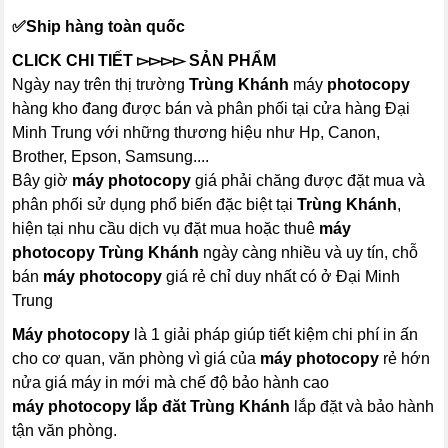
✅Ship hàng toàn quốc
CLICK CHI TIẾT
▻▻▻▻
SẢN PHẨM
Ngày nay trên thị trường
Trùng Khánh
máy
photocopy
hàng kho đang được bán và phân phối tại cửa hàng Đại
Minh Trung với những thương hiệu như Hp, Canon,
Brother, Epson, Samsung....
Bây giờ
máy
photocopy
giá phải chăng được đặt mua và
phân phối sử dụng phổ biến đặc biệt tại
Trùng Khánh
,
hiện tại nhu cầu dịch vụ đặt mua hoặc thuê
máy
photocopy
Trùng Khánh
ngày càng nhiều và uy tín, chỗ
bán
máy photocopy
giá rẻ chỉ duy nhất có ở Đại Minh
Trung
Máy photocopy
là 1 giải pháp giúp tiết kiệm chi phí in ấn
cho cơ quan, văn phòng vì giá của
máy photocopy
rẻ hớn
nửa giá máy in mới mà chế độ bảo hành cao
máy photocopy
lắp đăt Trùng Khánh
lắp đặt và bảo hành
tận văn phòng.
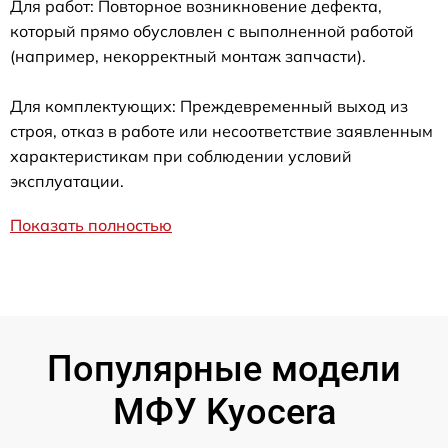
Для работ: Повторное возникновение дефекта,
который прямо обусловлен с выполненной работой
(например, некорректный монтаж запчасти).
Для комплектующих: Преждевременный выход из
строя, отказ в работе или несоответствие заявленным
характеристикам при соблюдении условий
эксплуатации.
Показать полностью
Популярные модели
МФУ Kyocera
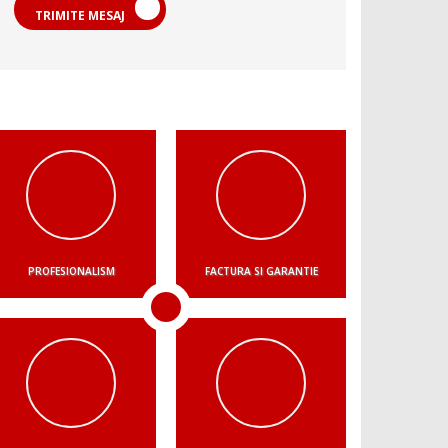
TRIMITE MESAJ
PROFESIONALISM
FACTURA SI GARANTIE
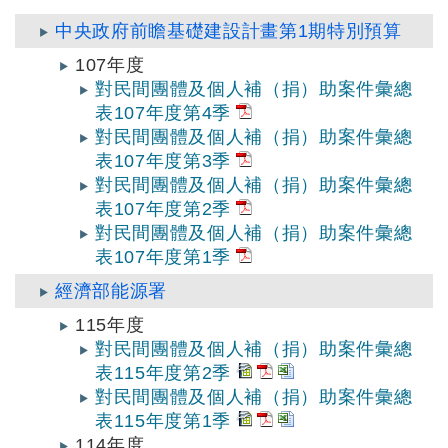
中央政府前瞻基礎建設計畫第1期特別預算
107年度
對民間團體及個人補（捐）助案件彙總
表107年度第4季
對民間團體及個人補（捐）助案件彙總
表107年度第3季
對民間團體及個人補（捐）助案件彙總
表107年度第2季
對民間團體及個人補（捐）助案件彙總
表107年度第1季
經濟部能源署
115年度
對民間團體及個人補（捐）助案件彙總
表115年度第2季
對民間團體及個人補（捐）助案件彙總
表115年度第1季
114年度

==

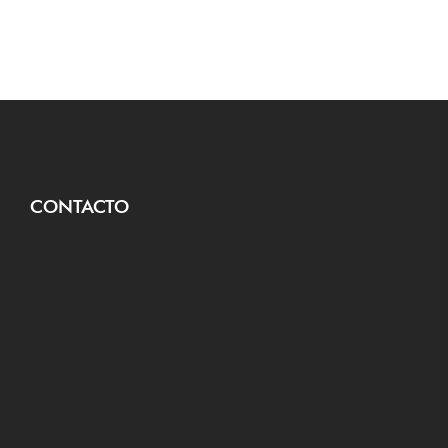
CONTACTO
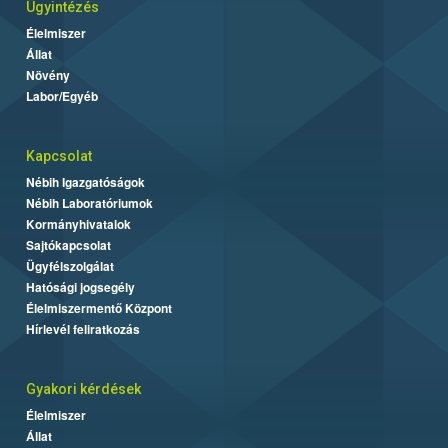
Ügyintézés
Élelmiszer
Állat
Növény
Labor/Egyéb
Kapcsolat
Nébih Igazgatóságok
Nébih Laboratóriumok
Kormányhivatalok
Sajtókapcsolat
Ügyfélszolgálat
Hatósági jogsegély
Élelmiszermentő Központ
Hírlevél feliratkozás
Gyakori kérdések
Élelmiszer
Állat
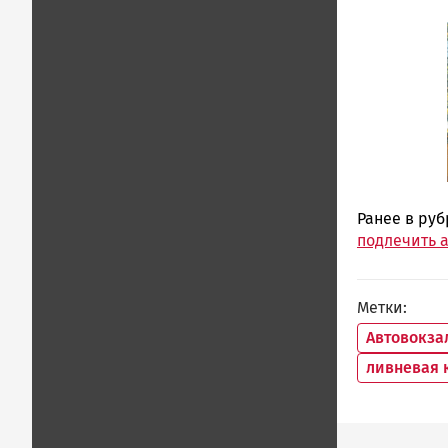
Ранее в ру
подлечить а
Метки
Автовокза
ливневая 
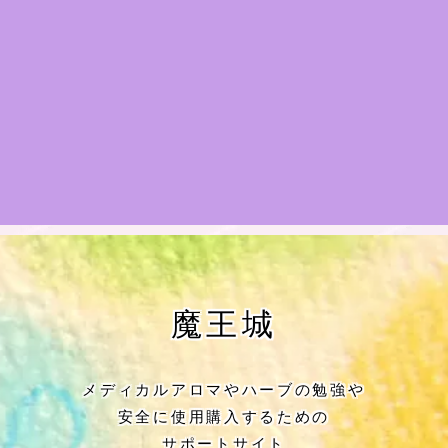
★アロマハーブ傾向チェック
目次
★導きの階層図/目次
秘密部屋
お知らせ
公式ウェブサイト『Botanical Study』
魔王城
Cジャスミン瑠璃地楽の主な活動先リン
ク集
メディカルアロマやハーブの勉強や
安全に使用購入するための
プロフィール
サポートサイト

* * *

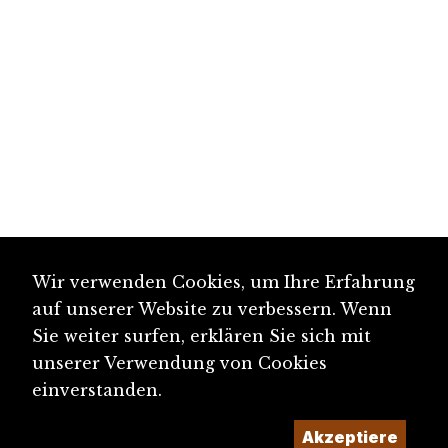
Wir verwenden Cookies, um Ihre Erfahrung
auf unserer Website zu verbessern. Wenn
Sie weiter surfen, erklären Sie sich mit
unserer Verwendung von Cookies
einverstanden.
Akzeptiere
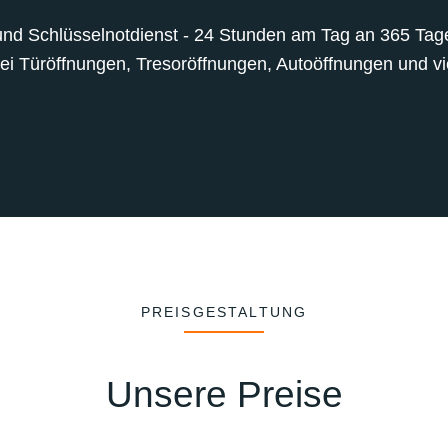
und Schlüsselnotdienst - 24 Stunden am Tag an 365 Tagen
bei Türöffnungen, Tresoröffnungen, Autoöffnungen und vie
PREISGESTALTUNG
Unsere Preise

→ **WORK TO COMPLETE**: Set apart and copy each line of the records that holds the word "phối".

→ **TASK ANSWER**:
hàng kho đang được bán và phân phối tại cửa hàng Đại
phân phối sử dụng phổ biến đặc biệt tại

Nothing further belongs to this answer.